Abstract:Graphical User Interface (GUI) agents hold great potential for automating complex tasks across diverse digital environments, from web applications to desktop software. However, the development of such agents is hindered by the lack of high-quality, multi-step trajectory data required for effective training. Existing approaches rely on expensive and labor-intensive human annotation, making them unsustainable at scale. To address this challenge, we propose AgentTrek, a scalable data synthesis pipeline that generates high-quality GUI agent trajectories by leveraging web tutorials.

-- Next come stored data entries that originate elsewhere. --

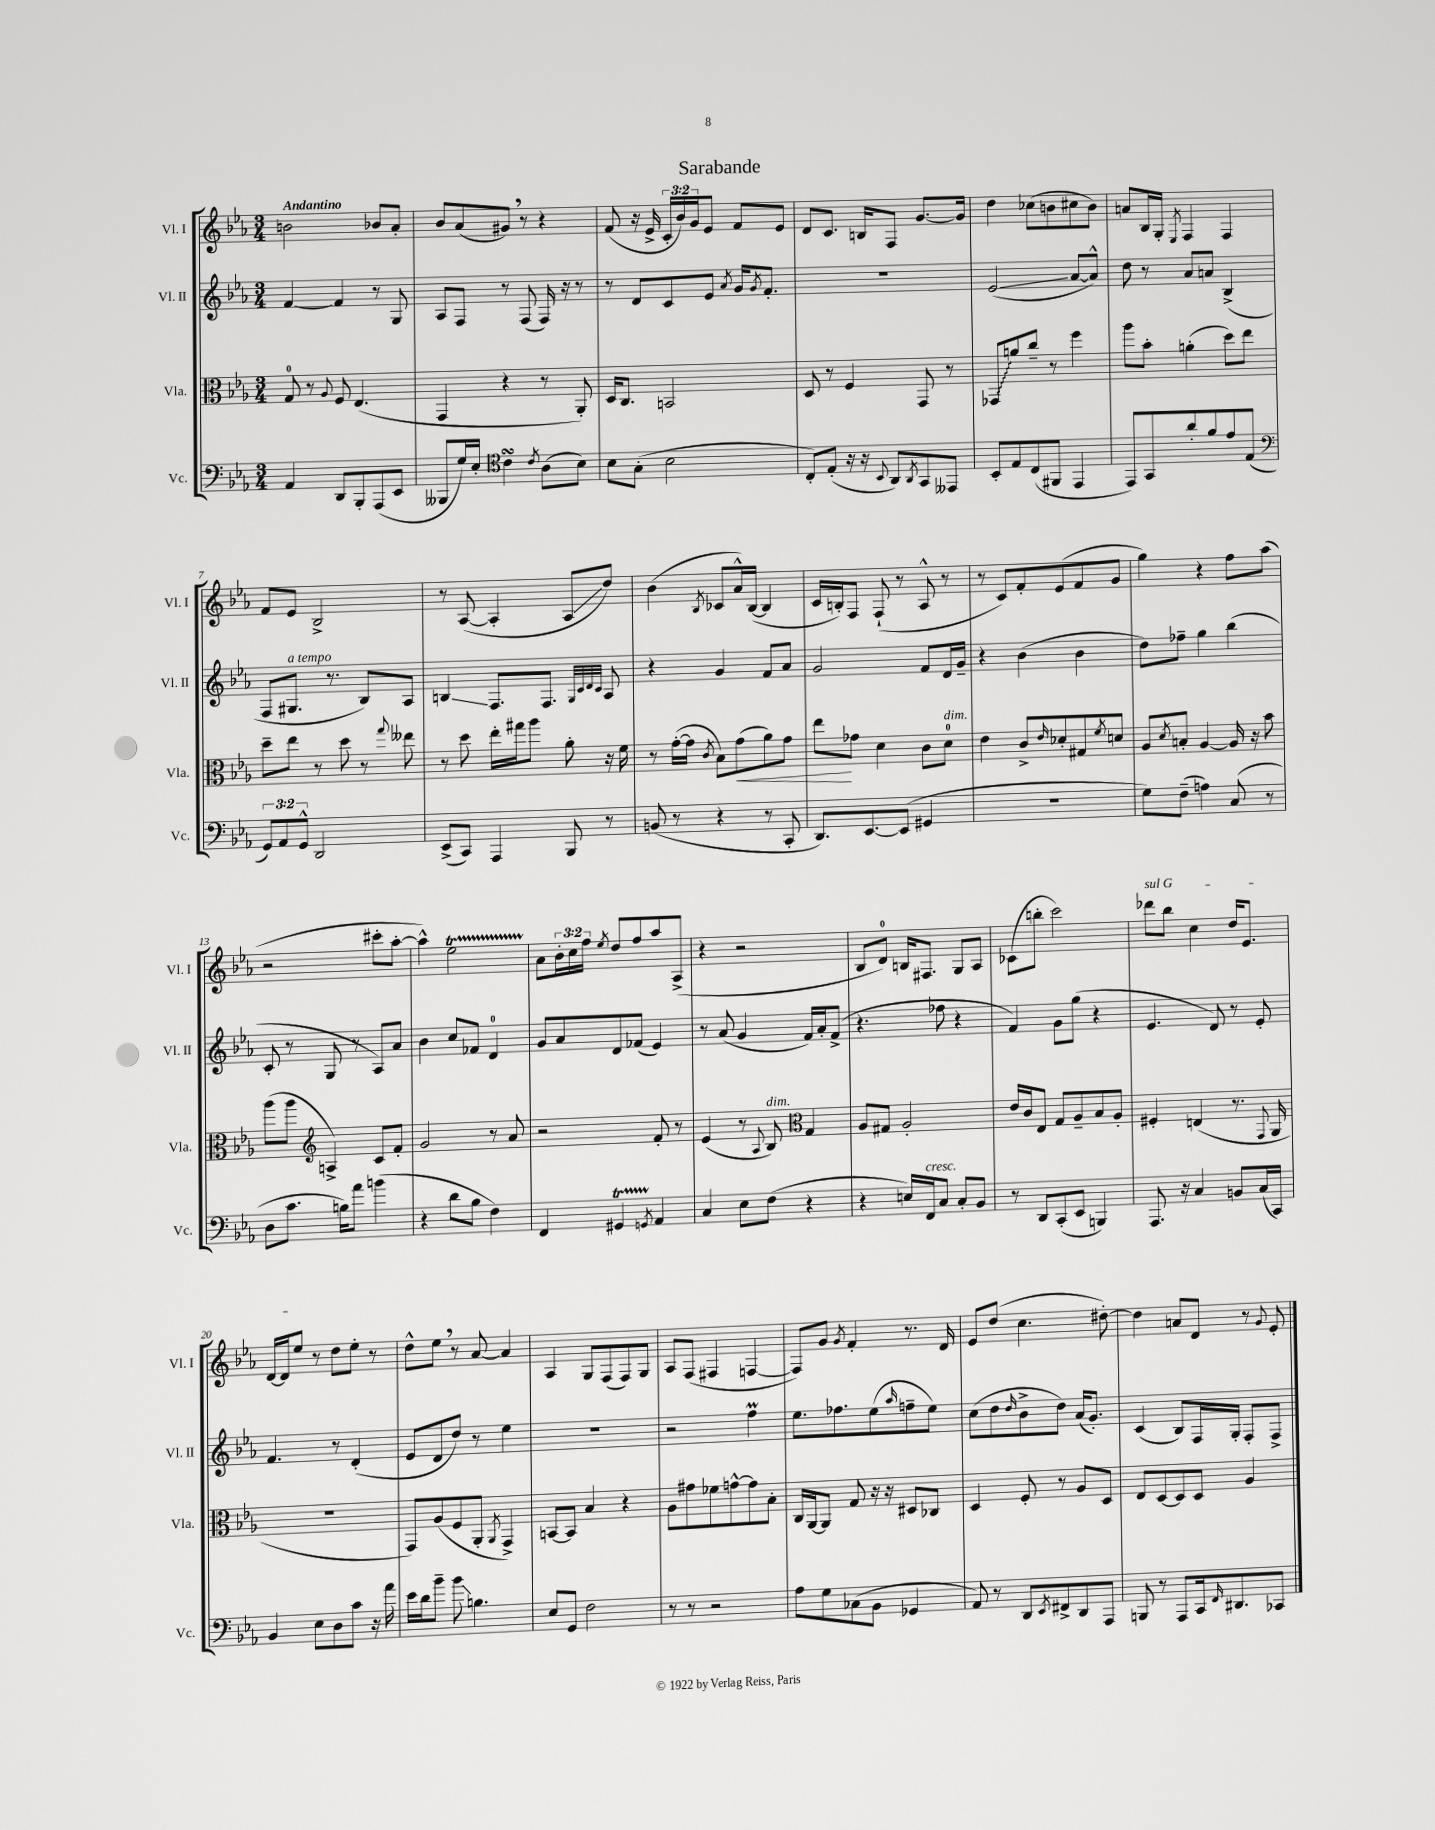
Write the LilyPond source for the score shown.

\header { title = "Sarabande" }
<<
\new StaffGroup <<
\new Staff = "s0" \with { instrumentName = "Vl. I" shortInstrumentName = "Vl. I" } {
    \clef treble \key ees \major \numericTimeSignature \time 3/4 \override Staff.TupletNumber.text = #tuplet-number::calc-fraction-text \tempo "Andantino"
    b'2 bes'8 aes'8-. |
    bes'8 aes'8( gis'8) \breathe r8 r4 |
    f'8( r16 ees'16-> \tuplet 3/2 { c'16-. bes'16) g'16 } ees'8 f'8 ees'8 |
    d'8 c'8. b16 f8 g'8.~ g'16 |
    d''4 ces''8( b'8 cis''8 b'8) |
    a'8 bes16 g16-. \acciaccatura { ees8 } f4 f4 |
    f'8 ees'8 bes2-> |
    r8 aes8~( aes4-. aes8\glissando d''8) |
    bes'4( \acciaccatura { bes8 } ces'8 aes'16-^) bes16~( bes4 |
    c'16 b16-.) f8 f8-!( r8 aes8-^ r8 |
    r8 c'8) f'8-. ees'8( f'8 g'8 |
    g''4) r4 f''8 aes''8( |
    r2 cis'''8-. aes''8~-. |
    aes''4-^) ees''2\startTrillSpan |
    aes'8\stopTrillSpan \tuplet 3/2 { bes'16-. c''16 f''16 } \acciaccatura { ees''8 } d''8 f''8 aes''8 aes8->( |
    r4 r2 |
    bes8 d'8-0) b16 fis8. g8 aes8 |
    ces'8( b''8-. c'''2) |
    \once \override TextSpanner.bound-details.left.text = \markup { \italic "sul G" } des'''8\startTextSpan bes''8 c''4 d''16 ees'8. |
    d'16~ d'16 ees''8\stopTextSpan r8 d''8 ees''8-. r8 |
    d''8-^ ees''8 \breathe r8 aes'8~ aes'4 |
    aes4 g8 f8( f8) g8 |
    aes8 f8( fis4 f4~ |
    f8) g'8 \acciaccatura { g'8 } f'4-. r8. d'16 |
    ees'8 d''8( c''4. dis''8~-.) |
    dis''4 a'8 d'8 r8 \appoggiatura { g'8 } ees'8-. \bar "|." |
}
\new Staff = "s1" \with { instrumentName = "Vl. II" shortInstrumentName = "Vl. II" } {
    \clef treble \key ees \major \numericTimeSignature \time 3/4
    f'4~ f'4 r8 g8 |
    aes8 f8 r8 f8( f16) r16 r8 |
    r8 d'8 c'8 ees'8 \acciaccatura { aes'8 } g'16 \acciaccatura { g'8 } f'8.-. |
    R2. |
    ees'2\glissando( aes'8~ aes'8-^) |
    d''8 r8 aes'8 a'8 bes4->( |
    f8 gis8.^\markup { \italic "a tempo" } r8. bes8) aes8 |
    b4\glissando f8. f8. \grace { g32 c'32 d'32 c'32 } aes8 |
    r4 g'4 f'8 aes'8 |
    g'2 f'8 d'16 g'16-- |
    r4 bes'4( bes'4 |
    d''8) fes''8-- g''4 bes''4( |
    c'8-. r8 g8 r8 aes8) aes'8 |
    bes'4 c''8 fes'8 d'4-0 |
    g'8 aes'8 d'8 fes'8( ees'4) |
    r8 aes'8( g'4 f'16) aes'16-. f'8->( |
    r4. fes''8 r4 |
    f'4) g'8 g''8( r4 |
    ees'4. d'8) r8 ees'8-. |
    f'4. r8 d'4-.( |
    ees'8 d'8 d''8) r8 ees''4 |
    R2. |
    r2 f''4\prall |
    ees''8. fes''8. ees''8( \grace { aes''16 } f''8-- ees''8) |
    c''8( d''8 \grace { d''16 } bes'8-> d''8) aes'16( g'8.-.) |
    c'4( bes8) f16 g16-. f8-. f8-> \bar "|." |
}
\new Staff = "s2" \with { instrumentName = "Vla." shortInstrumentName = "Vla." } {
    \clef alto \key ees \major \numericTimeSignature \time 3/4
    g8-0 r8 \appoggiatura { aes8 } f8 ees4.( |
    g,4 r4 r8 aes,8-.) |
    d16 c8. b,2 |
    d8 r8 f4 g,8 r8 |
    \once \override Glissando.style = #'zigzag ges,8\glissando a'8 c''8-- r8 f''4 |
    aes''8 bes'8-. a'4-.( d''8) ees''8 |
    d''8-- ees''8 r8 d''8 r8 \appoggiatura { g''8 } eeses''8 |
    r8 d''8 ees''16-. gis''16 aes''8 aes'8-. r16 f'16 |
    r8 g'16~-.( g'16 \acciaccatura { c'8 } bes8) g'8\<( aes'8) g'8 |
    ees''8\! ges'8 d'4 c'8 d'8-0^\markup { \italic "dim." } |
    ees'4 c'8-> \grace { ees'16 } des'8-. gis8 \acciaccatura { f'8 } d'8 |
    aes8 \acciaccatura { d'8 } b8-. aes4~ aes16 r16 bes'8 |
    aes''8( aes''8 \clef treble a4->) c'8 f'8-. |
    g'2 r8 aes'8 |
    r2 f'8-. r8 |
    ees'4( r8 \appoggiatura { aes8 } bes8^\markup { \italic "dim." }) \clef alto g4 |
    aes8 gis8 aes2-. |
    ees'16 c'16 ees8 g8 aes8-- bes8 aes8-. |
    fis4-. e4( r8. \appoggiatura { g,8 } aes,16 |
    R2. |
    g,8) aes8( f8 aes,8-. \acciaccatura { aes,8 } g,4->) |
    b,8~ b,8 bes4 r4 |
    aes8 gis'8 fes'8 g'8~-^ g'8 bes8-. |
    c16 aes,16~ aes,8 g8 r16 r16 dis8 ces8 |
    d4 f8-. r8 aes8 d8 |
    ees8 d8~ d8 d8 aes4 \bar "|." |
}
\new Staff = "s3" \with { instrumentName = "Vc." shortInstrumentName = "Vc." } {
    \clef bass \key ees \major \numericTimeSignature \time 3/4 \override Staff.TupletNumber.text = #tuplet-number::calc-fraction-text
    aes,4 d,8 bes,,8-. aes,,8( ees,8 |
    beses,,8 g16) ees16-. \clef tenor c'4\turn \acciaccatura { c'8 } aes8( bes8) |
    bes8 g8-.( bes2 |
    c8-.) ees8-.( r16 r16 \appoggiatura { bes,8 } aes,8) \acciaccatura { aes,8 } g,8 eeses,8 |
    bes,8-. ees8 c8( fis,8 ees,4 |
    ees,8) g,8 aes'8-. f'8 ees'8 ees8( |
    \clef bass \tuplet 3/2 { g,8) aes,8 g,8-^ } d,2 |
    ees,8->( c,8) aes,,4 bes,,8 r8 |
    b,8( r8 r4 r8 c,8-. |
    d,8.) ees,8.~ ees,8( gis,4 |
    R2. |
    g8) f8--( a4) c8( r8 |
    d8 c'8. b16) aes'8 b'4( |
    r4 d'8 bes8 f4) |
    f,4 gis,4\startTrillSpan \acciaccatura { g,8 } aes,4\stopTrillSpan |
    c4 ees8 f8( r4 |
    r4 e16) f,16^\markup { \italic "cresc." } c8 c8-. bes,8 |
    r8 d,8 c,8-.( \once \override Glissando.style = #'zigzag ees,8\glissando b,,4) |
    aes,,8. r16 c4 b,8 c16( c,16) |
    bes,4 ees8 d8 c'8 r16 aes'16 |
    ees'16 d'16 bes'8-- bes'8\glissando b4. |
    ees8 g,8 f2 |
    r8 r8 r2 |
    aes8 g8 ces8( bes,8 ges,4 |
    aes,8) r8 d,8 \acciaccatura { ees,8 } fis,8-> d,8 aes,,8 |
    b,,8 r8 aes,,8 c,16 \grace { f,16 } dis,8. ces,8 \bar "|." |
}
>>
>>
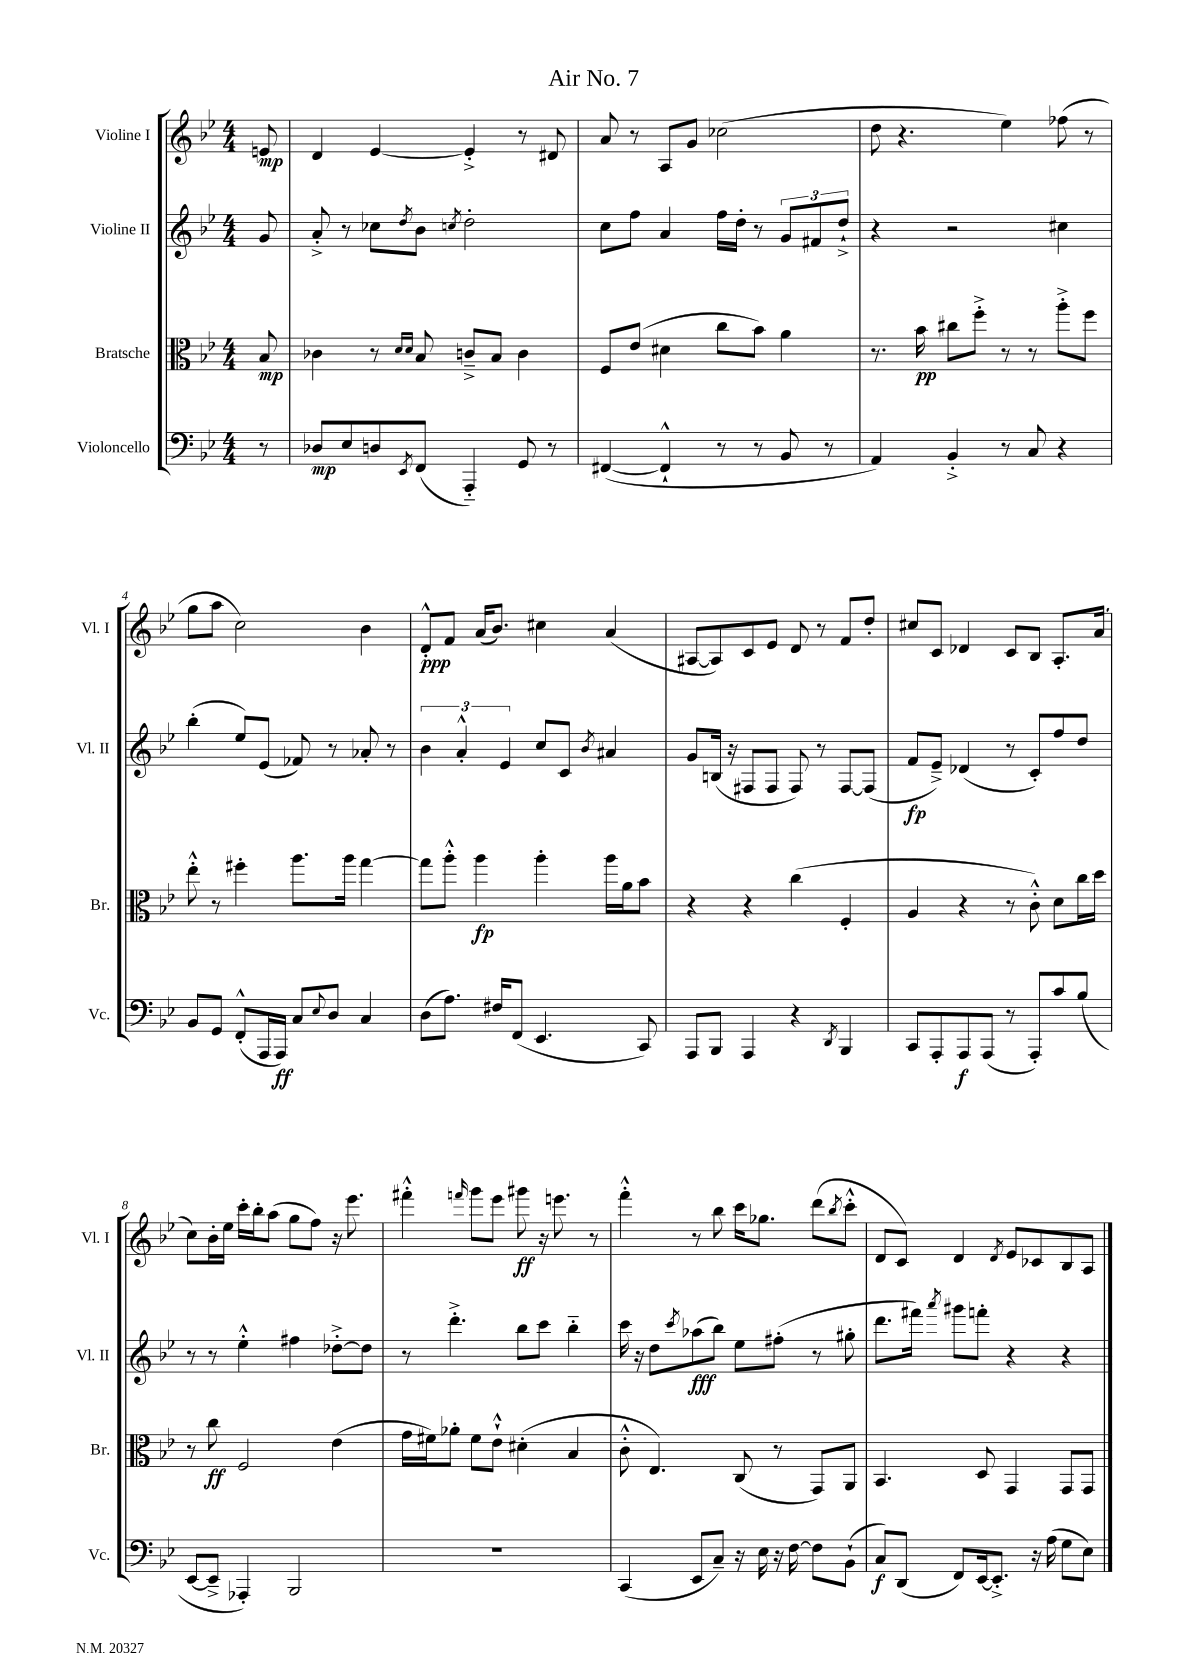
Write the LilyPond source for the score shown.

\header { title = "Air No. 7" }
<<
\new StaffGroup <<
\new Staff = "s0" \with { instrumentName = "Violine I" shortInstrumentName = "Vl. I" } {
    \clef treble \key bes \major \numericTimeSignature \time 4/4 \partial 8
    e'8\mp |
    d'4 ees'4~ ees'4-.-> r8 dis'8 |
    a'8 r8 a8 g'8 ces''2( |
    d''8 r4. ees''4) fes''8( r8 |
    g''8 a''8 c''2) bes'4 |
    d'8-.-^\ppp f'8 a'16( bes'8.) cis''4 a'4( |
    ais8~ ais8) c'8 ees'8 d'8 r8 f'8 d''8-. |
    cis''8 c'8 des'4 c'8 bes8 a8.-. a'16( |
    c''8) bes'16-. ees''16 c'''16-. bes''16-. a''8( g''8 f''8) r16 ees'''8. |
    fis'''4-.-^ \grace { f'''16 } g'''8 ees'''8 gis'''8\ff r16 e'''8. r8 |
    f'''4-.-^ r8 bes''8 c'''16 ges''8. d'''8( \acciaccatura { bes''8 } c'''8-.-^ |
    d'8 c'8) d'4 \acciaccatura { d'8 } ees'8 ces'8 bes8 a8 \bar "|." |
}
\new Staff = "s1" \with { instrumentName = "Violine II" shortInstrumentName = "Vl. II" } {
    \clef treble \key bes \major \numericTimeSignature \time 4/4 \partial 8
    g'8 |
    a'8-.-> r8 ces''8 \acciaccatura { d''8 } bes'8 \acciaccatura { c''8 } d''2-. |
    c''8 f''8 a'4 f''16 d''16-. r8 \tuplet 3/2 { g'8 fis'8 d''8-!-> } |
    r4 r2 cis''4 |
    bes''4-.( ees''8) ees'8( fes'8) r8 aes'8-. r8 |
    \tuplet 3/2 { bes'4 a'4-.-^ ees'4 } c''8 c'8 \acciaccatura { bes'8 } ais'4 |
    g'8 b16( r16 fis8 fis8 fis8) r8 fis8~ fis8( |
    f'8\fp ees'8--->) des'4( r8 c'8-.) f''8 d''8 |
    r8 r8 ees''4-.-^ fis''4 des''8~-.-> des''8 |
    r8 d'''4.-.-> bes''8 c'''8 bes''4-_ |
    c'''16 r16 d''8 \acciaccatura { c'''8 } aes''8\fff( bes''8) ees''8 fis''8-.( r8 gis''8-. |
    d'''8. fis'''16) \acciaccatura { a'''8 } gis'''8 f'''8-. r4 r4 \bar "|." |
}
\new Staff = "s2" \with { instrumentName = "Bratsche" shortInstrumentName = "Br." } {
    \clef alto \key bes \major \numericTimeSignature \time 4/4 \partial 8
    bes8\mp |
    ces'4 r8 \grace { d'16 d'16 } bes8 c'8---> bes8 c'4 |
    f8 ees'8( dis'4 c''8 bes'8) a'4 |
    r8. bes'16\pp cis''8 f''8-.-> r8 r8 a''8-.-> f''8 |
    ees''8-.-^ r8 fis''4-. a''8. a''16 g''4~ |
    g''8 a''8-.-^ a''4\fp a''4-. a''16 a'16 bes'8 |
    r4 r4 c''4( f4-. |
    a4 r4 r8 c'8-.-^) d'8 c''16 d''16 |
    r8 c''8\ff f2 ees'4( |
    g'16 fis'16) aes'8-. fis'8 ees'8-!-^ dis'4-.( bes4 |
    c'8-.-^ ees4.) c8( r8 g,8) a,8 |
    bes,4. d8 g,4 g,8 g,8 \bar "|." |
}
\new Staff = "s3" \with { instrumentName = "Violoncello" shortInstrumentName = "Vc." } {
    \clef bass \key bes \major \numericTimeSignature \time 4/4 \partial 8
    r8 |
    des8\mp ees8 d8 \acciaccatura { ees,8 } f,8( a,,4-_) g,8 r8 |
    fis,4~( fis,4-!-^ r8 r8 bes,8 r8 |
    a,4) bes,4-.-> r8 c8 r4 |
    bes,8 g,8 f,8-.-^( a,,16 a,,16\ff) c8 \appoggiatura { ees8 } d8 c4 |
    d8( a8.) fis16 f,8( ees,4. c,8) |
    a,,8 bes,,8 a,,4 r4 \acciaccatura { d,8 } bes,,4 |
    c,8 a,,8-. a,,8\f a,,8( r8 a,,8-.) c'8 bes8( |
    ees,8~ ees,8---> aes,,4-.) bes,,2 |
    R1 |
    c,4( ees,8 c8--) r16 ees16 r16 f16~ f8 bes,8-!( |
    c8\f) d,8( f,8) ees,16~ ees,8.-.-> r16 a16( g8 ees8) \bar "|." |
}
>>
>>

Our method automatically gathers tutorial-like texts from the internet, transforms them into task goals with step-by-step instructions, and employs a visual-language model agent to simulate their execution in a real digital environment. A VLM-based evaluator ensures the correctness of the generated trajectories. We demonstrate that training GUI agents with these synthesized trajectories significantly improves their grounding and planning performance over the current models. Moreover, our approach is more cost-efficient compared to traditional human annotation methods. This work underscores the potential of guided replay with web tutorials as a viable strategy for large-scale GUI agent training, paving the way for more capable and autonomous digital agents.